§ **Exercise directions**: Look through the records and report how many lines include the word "plastic", with no other words.

Collected data entries:
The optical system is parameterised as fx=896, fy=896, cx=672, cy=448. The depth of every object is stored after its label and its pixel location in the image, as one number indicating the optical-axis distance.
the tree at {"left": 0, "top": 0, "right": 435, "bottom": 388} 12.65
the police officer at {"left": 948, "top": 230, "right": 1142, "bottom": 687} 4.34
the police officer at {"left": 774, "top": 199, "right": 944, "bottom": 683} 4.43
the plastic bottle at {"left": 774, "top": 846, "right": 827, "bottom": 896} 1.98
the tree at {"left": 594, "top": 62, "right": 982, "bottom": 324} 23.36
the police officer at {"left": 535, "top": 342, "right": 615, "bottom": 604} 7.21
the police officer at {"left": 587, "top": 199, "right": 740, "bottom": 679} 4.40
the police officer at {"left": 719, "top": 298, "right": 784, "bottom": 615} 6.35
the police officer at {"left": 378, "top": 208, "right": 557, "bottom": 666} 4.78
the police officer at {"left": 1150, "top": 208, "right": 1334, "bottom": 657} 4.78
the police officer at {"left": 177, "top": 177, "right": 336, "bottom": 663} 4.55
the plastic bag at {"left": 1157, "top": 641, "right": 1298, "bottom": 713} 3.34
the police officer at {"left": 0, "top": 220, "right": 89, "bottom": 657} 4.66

* * *

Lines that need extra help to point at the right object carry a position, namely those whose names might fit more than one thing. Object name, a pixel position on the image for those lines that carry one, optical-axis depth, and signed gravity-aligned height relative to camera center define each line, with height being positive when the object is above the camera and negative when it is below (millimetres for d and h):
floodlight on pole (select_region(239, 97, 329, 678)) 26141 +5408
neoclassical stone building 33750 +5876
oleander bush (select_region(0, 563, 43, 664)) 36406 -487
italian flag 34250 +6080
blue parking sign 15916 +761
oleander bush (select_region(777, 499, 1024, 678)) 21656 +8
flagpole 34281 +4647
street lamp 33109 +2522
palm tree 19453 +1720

§ **Answer**: 2